The BBC College of Comedy was established in 2008 to select a group of writers early in their careers and accelerate their development through workshops with and mentoring by comedy experts. The college year ended with a showcase in March 2009, and of the scripts developed under the scheme, Sunday Lunchers by John Warburton made a real impact.
It was a show with a large cast, set in a pub at, oddly, Sunday lunchtime, and the script visited the various dramas taking place around the tables and in the booths. Among the cast was Joe Tracini from Coming of Age, playing the product of a sperm donation desperately in search of a father.
The piece was warmly received by the audience, and there was enthusiasm first from Lucy Lumsden, then the BBC's comedy commissioner, and subsequently from Danny Cohen, the Controller of BBC3.

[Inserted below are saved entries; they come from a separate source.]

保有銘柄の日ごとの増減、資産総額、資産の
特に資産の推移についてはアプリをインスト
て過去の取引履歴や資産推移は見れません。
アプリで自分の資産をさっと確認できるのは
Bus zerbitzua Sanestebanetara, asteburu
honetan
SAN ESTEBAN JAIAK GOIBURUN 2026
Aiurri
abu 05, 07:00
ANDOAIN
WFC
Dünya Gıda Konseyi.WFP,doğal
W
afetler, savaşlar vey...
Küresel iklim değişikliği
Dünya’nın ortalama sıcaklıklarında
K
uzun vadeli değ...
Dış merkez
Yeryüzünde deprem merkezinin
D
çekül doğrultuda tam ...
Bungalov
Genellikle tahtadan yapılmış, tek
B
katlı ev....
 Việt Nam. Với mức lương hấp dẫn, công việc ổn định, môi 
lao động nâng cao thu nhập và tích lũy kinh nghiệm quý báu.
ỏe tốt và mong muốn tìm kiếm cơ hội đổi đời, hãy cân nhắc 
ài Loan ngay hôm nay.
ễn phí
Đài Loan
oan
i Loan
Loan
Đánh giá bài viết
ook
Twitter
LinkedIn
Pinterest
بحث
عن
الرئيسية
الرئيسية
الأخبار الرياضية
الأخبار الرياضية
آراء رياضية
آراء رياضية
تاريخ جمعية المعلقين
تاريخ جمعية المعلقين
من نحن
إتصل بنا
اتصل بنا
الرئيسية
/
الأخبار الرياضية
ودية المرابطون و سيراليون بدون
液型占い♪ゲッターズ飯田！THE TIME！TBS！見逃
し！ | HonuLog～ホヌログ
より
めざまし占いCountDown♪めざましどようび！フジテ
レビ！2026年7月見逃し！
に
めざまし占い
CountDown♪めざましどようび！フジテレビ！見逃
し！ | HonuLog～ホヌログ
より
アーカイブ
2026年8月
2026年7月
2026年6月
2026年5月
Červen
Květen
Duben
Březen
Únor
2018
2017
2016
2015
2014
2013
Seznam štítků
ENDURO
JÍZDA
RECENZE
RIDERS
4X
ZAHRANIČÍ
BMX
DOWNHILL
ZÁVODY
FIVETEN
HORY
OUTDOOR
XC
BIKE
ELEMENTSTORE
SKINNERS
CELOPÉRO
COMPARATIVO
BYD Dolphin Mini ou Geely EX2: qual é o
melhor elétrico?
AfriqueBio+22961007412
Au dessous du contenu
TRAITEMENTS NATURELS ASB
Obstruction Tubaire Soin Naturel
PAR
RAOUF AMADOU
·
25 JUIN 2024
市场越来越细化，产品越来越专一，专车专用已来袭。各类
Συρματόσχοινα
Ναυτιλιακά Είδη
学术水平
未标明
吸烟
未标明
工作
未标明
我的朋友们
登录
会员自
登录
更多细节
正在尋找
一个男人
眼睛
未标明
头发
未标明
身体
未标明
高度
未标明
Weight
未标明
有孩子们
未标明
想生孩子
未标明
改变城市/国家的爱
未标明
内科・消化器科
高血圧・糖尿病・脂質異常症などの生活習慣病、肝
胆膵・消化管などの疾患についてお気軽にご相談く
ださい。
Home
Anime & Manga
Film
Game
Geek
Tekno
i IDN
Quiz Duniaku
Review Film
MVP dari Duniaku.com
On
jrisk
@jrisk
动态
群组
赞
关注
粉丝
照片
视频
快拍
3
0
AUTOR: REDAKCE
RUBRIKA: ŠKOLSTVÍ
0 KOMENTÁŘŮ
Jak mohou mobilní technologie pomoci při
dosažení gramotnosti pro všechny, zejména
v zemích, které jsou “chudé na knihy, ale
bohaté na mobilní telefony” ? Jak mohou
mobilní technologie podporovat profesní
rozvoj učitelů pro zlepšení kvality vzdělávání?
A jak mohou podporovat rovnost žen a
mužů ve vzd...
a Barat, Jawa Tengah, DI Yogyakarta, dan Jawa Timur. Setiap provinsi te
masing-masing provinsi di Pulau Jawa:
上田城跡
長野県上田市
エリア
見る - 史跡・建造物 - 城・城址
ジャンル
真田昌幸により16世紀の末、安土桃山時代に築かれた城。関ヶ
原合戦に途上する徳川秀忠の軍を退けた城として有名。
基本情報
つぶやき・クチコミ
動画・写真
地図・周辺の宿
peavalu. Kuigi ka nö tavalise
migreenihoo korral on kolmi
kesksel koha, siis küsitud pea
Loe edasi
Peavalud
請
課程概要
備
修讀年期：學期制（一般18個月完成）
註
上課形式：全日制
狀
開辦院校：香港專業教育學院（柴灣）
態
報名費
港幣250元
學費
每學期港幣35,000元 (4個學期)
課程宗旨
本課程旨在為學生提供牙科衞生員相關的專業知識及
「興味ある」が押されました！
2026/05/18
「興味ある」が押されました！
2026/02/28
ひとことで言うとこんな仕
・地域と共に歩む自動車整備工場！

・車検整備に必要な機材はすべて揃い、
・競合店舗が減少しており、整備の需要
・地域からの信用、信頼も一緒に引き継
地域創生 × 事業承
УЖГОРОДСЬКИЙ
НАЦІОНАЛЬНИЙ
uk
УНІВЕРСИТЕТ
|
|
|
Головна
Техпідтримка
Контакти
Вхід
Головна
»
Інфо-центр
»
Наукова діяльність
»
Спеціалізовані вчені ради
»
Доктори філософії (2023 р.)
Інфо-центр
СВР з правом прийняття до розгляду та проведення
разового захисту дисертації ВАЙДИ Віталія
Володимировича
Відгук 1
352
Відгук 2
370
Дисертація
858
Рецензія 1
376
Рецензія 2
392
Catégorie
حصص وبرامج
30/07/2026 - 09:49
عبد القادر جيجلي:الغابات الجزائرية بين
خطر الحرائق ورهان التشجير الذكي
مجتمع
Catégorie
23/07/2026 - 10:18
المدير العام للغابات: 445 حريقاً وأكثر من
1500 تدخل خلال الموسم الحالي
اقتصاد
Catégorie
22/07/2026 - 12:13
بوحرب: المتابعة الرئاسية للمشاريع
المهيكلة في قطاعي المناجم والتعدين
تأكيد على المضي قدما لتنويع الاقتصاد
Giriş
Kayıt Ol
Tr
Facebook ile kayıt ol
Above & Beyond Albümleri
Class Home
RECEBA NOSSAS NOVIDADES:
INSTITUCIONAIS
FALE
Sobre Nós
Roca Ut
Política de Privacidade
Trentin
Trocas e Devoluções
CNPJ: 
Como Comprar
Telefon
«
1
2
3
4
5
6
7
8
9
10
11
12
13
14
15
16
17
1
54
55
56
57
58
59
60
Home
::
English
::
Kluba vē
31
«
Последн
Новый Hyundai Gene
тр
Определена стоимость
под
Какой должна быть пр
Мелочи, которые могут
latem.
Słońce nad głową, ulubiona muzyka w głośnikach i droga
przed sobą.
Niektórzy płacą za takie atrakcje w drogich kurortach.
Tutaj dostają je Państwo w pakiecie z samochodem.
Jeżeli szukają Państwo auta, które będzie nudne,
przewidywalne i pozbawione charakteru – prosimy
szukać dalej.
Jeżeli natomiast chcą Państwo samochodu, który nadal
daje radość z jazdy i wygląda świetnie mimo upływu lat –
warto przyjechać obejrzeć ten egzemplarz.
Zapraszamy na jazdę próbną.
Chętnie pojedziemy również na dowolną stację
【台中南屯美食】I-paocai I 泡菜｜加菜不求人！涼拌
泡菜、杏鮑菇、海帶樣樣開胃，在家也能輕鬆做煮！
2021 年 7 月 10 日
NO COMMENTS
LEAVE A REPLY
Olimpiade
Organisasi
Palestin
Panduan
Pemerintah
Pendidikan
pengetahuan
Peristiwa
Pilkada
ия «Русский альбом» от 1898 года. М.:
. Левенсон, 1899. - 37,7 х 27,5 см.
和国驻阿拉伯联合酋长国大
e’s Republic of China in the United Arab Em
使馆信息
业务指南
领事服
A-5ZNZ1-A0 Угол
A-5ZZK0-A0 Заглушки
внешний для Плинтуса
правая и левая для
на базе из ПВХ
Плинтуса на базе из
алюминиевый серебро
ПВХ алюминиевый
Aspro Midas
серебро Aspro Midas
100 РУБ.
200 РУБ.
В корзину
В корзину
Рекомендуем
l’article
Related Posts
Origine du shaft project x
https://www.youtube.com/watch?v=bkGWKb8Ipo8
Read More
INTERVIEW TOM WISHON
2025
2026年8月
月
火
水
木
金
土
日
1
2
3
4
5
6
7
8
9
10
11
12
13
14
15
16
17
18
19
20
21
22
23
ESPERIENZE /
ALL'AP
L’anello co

However, Danny felt that the all-in-one-place, Sunday lunchtime setting was a bit limiting, and suggested that the show should get out and about more, following people's lives. We discussed with John a smaller cast so that the audience could focus on a more manageable group of people, and where physically the show might be set. We also focused on what the show was about in an overall sense, and what it should be called.
And that was the beginning of the journey which turned Sunday Lunchers into The Inn Mates, taking as the basis that it's a show about friendship, about relationships, and about finding your place in the world.
John first had a go at rewriting the original script, but it seemed to make more sense for him to write another one to the new brief rather than making the old one fit. The second script seemed so fresh and funny that we decided to import one strand from the original and make the second script the pilot.
We knew that we wanted Joe Tracini to reprise his role, but we also needed an unexpected and interesting actor to play his 'father'. It was gratifying both that Neil Morrissey liked it, and that he was free for our filming dates in May. Meanwhile, our casting priority was to find fresh, funny actors who, like the writers in the college, had done a bit but not a lot.
The results are now out in the world (online at http://www.bbc.co.uk/blogs/bbcthree/2010/08/exclusive-watch-new-comedy-inn-mates-online-now.shtml) with a TV transmission at 9.30pm on Monday 9 August) and it's over to the audience to tell us how we did, and whether they would like to see more. The point of a pilot is to test things out, to see what works and what might not work, so we'll be eagerly waiting for comments.
Meanwhile, the second year of the college produced some excellent writing, some interesting projects, firm interest in the writers, but no pilot, although that would have been the icing on the cupcake.
Now, in its third year, we're running the scheme in a different way, with three targeted initiatives being planned. We're close to having everything in place, and I'll announce what's happening here as soon as I can.